### TEXT SECTION
Brand Ecosystem – A Primer
A piece by Jon (email@example.com)
Firstly, it should be acknowledged that the sheer variety and scope of the online environments that can support an ecommerce and/or blog/fan audience engagement can be daunting and overwhelming. This is where the first rule applies:
Do stuff every day.
I can’t emphasise this enough, it doesn’t have to be a lengthy or extensive task – just keep your hand in – artificially backfilling content is incredibly laborious and soul destroying (and feels fake).
Secondly, this is an exercise in blended activities. Some social media mechanisms are ideal for some activities and useless for others – example: Twitter is an excellent tool for demonstrating your personality (this can be your “brand’s” personality, your own, or a mixture of both). Despite it being fairly one-way – mostly you are just broadcasting (I appreciate that the personal Twitter experience can be very different, and create discussion) but at the start you are going to be tweeting into the abyss with only minimal conversation. This is fine, you’re building the long game – you’re conditioning the market with your characteristics and preference. We are all hard wired to engage better with people that have similar tastes – if you give (genuinely) a little of yourself, you will build credibility as a “real” person/entity. So, the second rule:
Convey real human qualities.
Thirdly, timing is important, example: from simple trend analysis – posts to social media tend to fare better when sent on a Tuesday or a Saturday. Here though I am primarily talking about how quickly you respond to a trigger. A trigger could be someone re-tweeting your tweet, or it could be someone posting a review of one of your products (or product types) on a forum, or on Instagram. It might a press release about a new product/product trend that you had a particular view about (e.g.: skinny cuts, crepe soles, beards etc.). At a very fundamental level it is about replying to communications quickly – people have become accustomed to a wait time in replying to emails – why should they? You should reply within the hour if feasible, quicker if possible – it’s one of the simplest ways to gain instant credibility. So, third rule:
If someone mentions you, emails you, whatever – be quick to reply.
Fourthly, and this relates to personality – don’t use bland commercial words and phrases, be courteous but pepper your communications with intelligent (but brief!) and relevant observations, example: you see their country code TLD (the bit after their domain in their email address), you might express some local knowledge or use a local language greeting (Bonjour etc.). Careful, don’t slip into cheesiness – no walls of text – answer their damn question first and foremost; and ask a question back that relates to their interests (if they’ve asked about a jeans, ask them about their jacket rotation). So, fourth rule:
Be interesting. Don’t be a bland plastic face.

### DATA PROVIDED

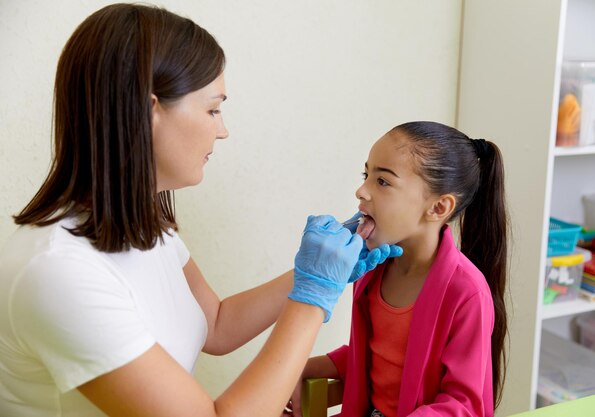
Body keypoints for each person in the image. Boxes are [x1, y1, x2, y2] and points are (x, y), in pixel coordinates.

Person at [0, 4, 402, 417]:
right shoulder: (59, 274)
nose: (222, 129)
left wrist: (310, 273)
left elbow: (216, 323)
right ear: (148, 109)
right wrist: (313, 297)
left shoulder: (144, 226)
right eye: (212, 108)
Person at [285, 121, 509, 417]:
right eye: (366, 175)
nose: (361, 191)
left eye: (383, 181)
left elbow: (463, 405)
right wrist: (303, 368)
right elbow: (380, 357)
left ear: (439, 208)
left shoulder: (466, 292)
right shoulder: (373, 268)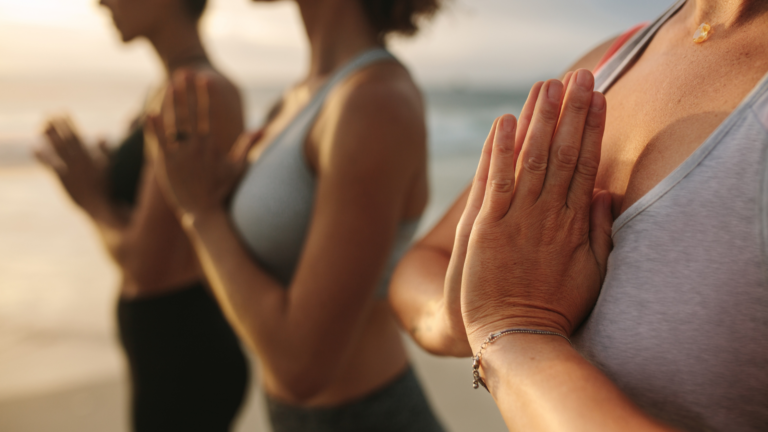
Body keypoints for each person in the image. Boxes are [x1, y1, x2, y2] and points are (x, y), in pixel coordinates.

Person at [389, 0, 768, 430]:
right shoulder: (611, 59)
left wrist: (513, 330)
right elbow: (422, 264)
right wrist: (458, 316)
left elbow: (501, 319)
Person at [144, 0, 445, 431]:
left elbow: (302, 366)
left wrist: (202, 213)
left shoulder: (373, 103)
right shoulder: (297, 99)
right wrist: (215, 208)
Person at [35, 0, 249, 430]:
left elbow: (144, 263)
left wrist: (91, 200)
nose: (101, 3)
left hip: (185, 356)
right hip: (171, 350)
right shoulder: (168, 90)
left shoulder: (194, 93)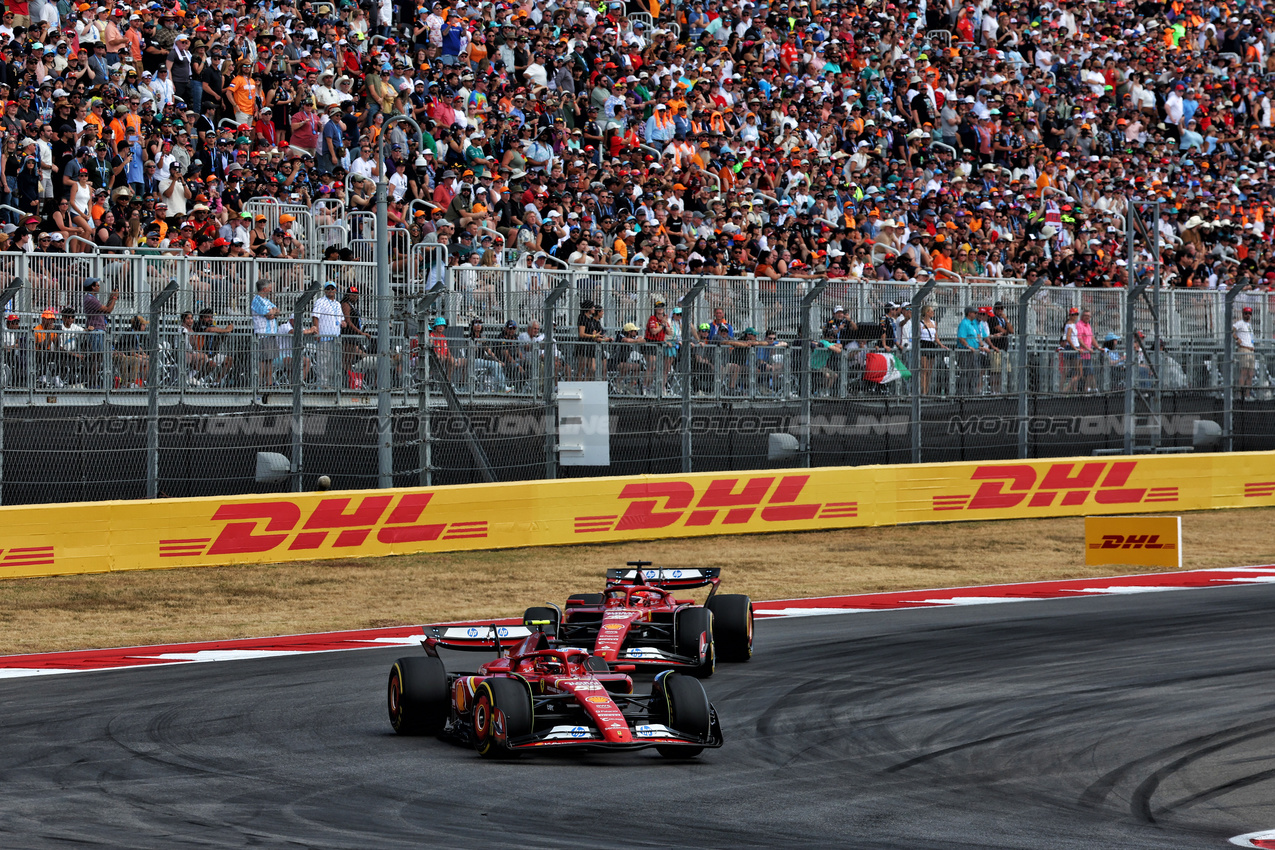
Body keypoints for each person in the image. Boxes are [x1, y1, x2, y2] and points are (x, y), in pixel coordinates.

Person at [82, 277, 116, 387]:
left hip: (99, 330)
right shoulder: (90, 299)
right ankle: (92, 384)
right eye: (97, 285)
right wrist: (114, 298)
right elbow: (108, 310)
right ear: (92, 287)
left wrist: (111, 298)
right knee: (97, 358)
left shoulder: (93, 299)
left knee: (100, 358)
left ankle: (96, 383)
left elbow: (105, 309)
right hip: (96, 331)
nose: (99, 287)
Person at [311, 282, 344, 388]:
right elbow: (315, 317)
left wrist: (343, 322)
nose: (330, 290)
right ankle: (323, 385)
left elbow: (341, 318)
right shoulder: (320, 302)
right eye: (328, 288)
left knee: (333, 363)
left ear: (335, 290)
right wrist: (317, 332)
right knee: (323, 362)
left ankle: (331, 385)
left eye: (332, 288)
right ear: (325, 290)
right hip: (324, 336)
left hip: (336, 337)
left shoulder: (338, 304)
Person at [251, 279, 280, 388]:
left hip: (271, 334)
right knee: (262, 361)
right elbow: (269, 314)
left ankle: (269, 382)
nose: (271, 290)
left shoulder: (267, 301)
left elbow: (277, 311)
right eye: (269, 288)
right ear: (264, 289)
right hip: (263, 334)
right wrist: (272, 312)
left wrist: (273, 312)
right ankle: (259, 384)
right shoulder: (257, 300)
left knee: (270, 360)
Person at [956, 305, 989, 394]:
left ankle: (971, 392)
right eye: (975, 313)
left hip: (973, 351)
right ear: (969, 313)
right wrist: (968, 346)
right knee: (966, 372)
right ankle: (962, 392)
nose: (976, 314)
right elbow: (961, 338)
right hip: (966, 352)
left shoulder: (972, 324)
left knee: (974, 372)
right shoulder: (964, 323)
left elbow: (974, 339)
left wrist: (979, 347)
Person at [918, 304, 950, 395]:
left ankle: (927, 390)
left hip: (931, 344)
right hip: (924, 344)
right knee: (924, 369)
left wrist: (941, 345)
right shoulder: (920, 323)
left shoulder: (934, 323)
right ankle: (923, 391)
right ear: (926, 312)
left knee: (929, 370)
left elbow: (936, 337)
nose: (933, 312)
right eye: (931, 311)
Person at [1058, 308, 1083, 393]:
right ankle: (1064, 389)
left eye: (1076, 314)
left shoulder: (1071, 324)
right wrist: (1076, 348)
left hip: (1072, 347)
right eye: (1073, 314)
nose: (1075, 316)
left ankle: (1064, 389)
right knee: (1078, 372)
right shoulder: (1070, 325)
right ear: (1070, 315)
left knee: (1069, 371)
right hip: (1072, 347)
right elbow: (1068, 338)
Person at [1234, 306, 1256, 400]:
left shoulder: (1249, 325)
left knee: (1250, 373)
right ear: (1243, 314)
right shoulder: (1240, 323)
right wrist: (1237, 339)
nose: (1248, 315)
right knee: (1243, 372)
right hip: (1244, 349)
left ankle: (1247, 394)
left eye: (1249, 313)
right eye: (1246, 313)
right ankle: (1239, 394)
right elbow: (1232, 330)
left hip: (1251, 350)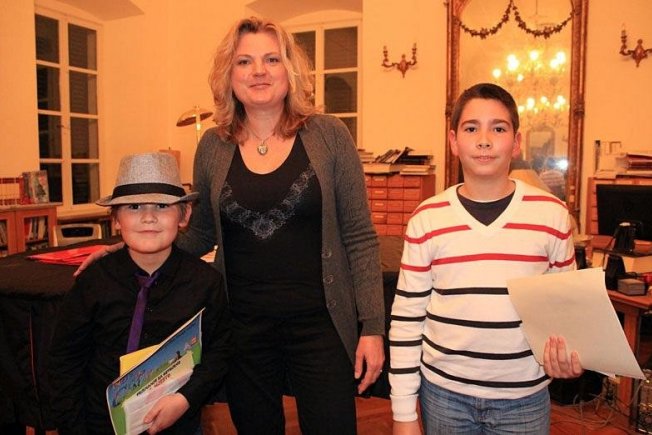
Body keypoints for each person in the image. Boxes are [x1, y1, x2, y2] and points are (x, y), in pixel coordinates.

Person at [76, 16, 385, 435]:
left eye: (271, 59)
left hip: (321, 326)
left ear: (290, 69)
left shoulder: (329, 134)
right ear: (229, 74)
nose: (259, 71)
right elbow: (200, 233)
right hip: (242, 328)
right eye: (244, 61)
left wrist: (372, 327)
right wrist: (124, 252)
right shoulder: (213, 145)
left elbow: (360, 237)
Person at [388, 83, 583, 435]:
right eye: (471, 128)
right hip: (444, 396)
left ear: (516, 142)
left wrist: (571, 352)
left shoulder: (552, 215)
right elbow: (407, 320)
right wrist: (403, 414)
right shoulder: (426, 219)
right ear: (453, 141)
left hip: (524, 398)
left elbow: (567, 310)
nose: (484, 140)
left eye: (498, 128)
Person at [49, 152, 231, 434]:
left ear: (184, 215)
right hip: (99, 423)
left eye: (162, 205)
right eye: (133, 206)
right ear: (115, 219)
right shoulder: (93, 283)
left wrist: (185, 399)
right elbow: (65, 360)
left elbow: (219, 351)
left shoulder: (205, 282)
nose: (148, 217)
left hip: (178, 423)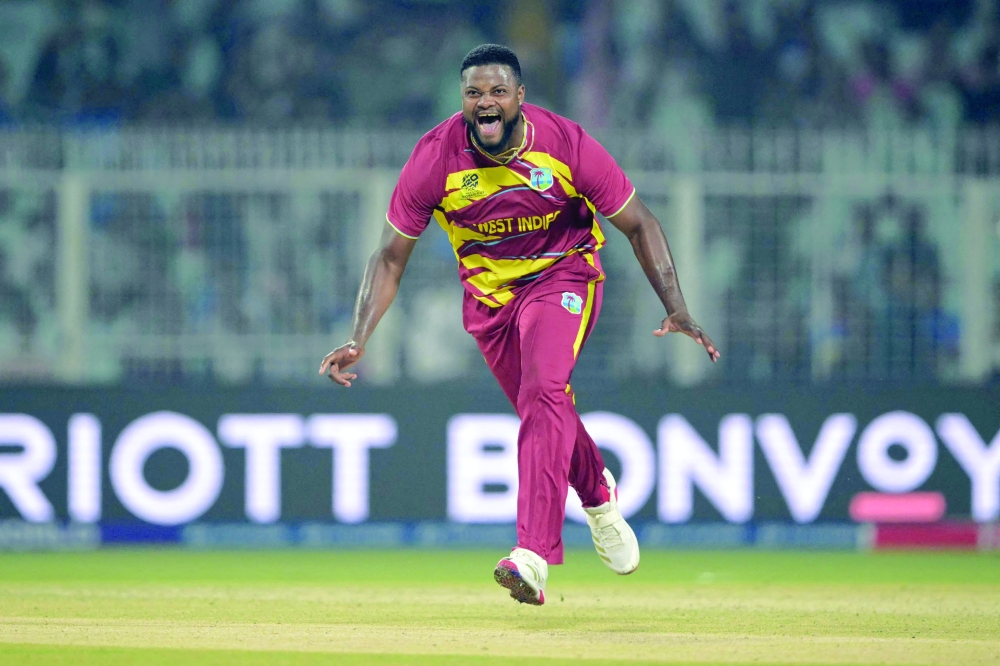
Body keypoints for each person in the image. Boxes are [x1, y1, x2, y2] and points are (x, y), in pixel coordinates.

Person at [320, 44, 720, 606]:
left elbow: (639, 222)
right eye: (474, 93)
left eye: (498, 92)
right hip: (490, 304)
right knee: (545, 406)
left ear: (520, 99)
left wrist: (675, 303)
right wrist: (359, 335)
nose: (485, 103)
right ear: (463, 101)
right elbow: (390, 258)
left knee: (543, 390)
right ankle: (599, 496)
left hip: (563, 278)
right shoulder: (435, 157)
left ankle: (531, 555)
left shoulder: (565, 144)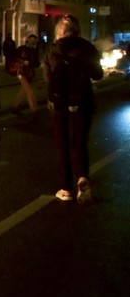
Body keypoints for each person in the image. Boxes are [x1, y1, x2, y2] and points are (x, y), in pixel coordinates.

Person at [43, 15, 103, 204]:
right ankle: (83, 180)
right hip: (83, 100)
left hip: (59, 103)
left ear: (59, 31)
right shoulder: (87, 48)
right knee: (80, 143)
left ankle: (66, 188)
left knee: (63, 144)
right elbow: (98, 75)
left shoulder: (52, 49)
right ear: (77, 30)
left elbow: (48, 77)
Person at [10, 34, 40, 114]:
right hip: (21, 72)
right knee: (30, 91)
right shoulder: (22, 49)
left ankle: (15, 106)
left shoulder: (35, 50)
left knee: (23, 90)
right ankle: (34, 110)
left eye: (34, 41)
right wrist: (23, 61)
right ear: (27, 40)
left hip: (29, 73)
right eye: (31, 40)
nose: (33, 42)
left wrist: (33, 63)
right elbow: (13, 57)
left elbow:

### REQUIRED ACTION
Copy the brand ecosystem primer from "Brand Ecosystem –" up to and including "stuff every day.", substituting "intimidating" for "daunting". The entries that come after the primer are separate material and unrelated to it.

### OUTPUT BELOW
Brand Ecosystem – A Primer
A piece by Jon (email@example.com)
Firstly, it should be acknowledged that the sheer variety and scope of the online environments that can support an ecommerce and/or blog/fan audience engagement can be intimidating and overwhelming. This is where the first rule applies:
Do stuff every day.